Here is a sample of training videos from a real office environment with various targets:
And here is a sample of training videos from a simulated environment (Gazebo) with various obstacles:
Sample training data can be found in the folders /dataset/office_real and /dataset/gazebo_sim. The entire dataset can be downloaded by clicking the link here: Dataset. We use images of size 64x64.
Here is an illustration of the stochastic image predictor model. This model takes input of the current image and action, but also learns to generate a prior, zt, which varies based on the input sequence. This is further concatenated with the representation before future image prediction. The use of the prior allows for better modeling in stochastic environments and generates clearer images.

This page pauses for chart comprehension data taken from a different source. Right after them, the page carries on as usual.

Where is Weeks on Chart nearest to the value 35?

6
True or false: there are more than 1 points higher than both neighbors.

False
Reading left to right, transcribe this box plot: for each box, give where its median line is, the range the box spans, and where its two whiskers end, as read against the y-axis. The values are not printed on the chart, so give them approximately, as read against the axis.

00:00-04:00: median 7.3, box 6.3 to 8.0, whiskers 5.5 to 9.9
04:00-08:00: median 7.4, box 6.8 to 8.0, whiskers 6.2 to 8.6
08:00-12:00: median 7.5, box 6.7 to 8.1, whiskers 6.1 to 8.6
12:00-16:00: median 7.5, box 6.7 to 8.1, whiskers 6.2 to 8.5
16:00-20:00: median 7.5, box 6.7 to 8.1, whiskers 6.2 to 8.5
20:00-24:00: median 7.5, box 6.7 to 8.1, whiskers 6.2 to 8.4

Predicted future images in the real-life lab (top) and simulation (bottom) environments taking different actions. Top two rows of each environment: deterministic model with linear and convolutional state representation, respectively. Bottom two rows: stochastic model with linear and convolutional state representation, respectively. Center image of each row is current image with each adjacent image to the left turning -5° and to the right turning +5°.
Sample predicted images from the real and simulation datasets. From left to right: current image; true next image; deterministic linear; deterministic convolutional; stochastic linear; stochastic convolutional.

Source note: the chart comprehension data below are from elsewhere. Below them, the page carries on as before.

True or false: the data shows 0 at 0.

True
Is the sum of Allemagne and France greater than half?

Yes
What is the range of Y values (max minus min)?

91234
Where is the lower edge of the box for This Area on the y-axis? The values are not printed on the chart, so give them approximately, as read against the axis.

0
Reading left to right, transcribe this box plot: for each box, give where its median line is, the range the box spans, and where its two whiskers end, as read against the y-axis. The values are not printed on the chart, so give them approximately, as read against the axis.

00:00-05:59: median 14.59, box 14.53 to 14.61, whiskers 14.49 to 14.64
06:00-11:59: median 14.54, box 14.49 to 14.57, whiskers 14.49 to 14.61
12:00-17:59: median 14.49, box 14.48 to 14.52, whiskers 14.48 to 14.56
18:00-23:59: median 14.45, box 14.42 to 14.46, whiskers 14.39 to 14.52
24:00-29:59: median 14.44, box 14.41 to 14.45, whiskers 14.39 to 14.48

High level description of action taken for each row starting from the top: turn right; move forward; move forward slightly; move forward and turn left; move forward and turn left.
High level description of action taken for each row starting from the top: moveforward and turn right; turn right slightly; turn right; move forward slightly; turn left slightly.
Using the stochastic future image predictor, we can generate realistic images to train a critic V_hat that helps select the optimal action:
We verified our future image prediction model and critic model in real life and in simulation environments. Here are some example trajectories from the real-life robot experiments comparing to baselines (Clone, Handcrafted Critic, and Forward Consistency). Our method is labeled as Critic-FutSim-Stoch. The red ‘X’ marks the location of the target object and the blue ‘∗’ marks the end of each robot trajectory.
Our code has been tested on Ubuntu 16.04 using python 3.5, PyTorch version 0.3.0 with a Titan X GPU.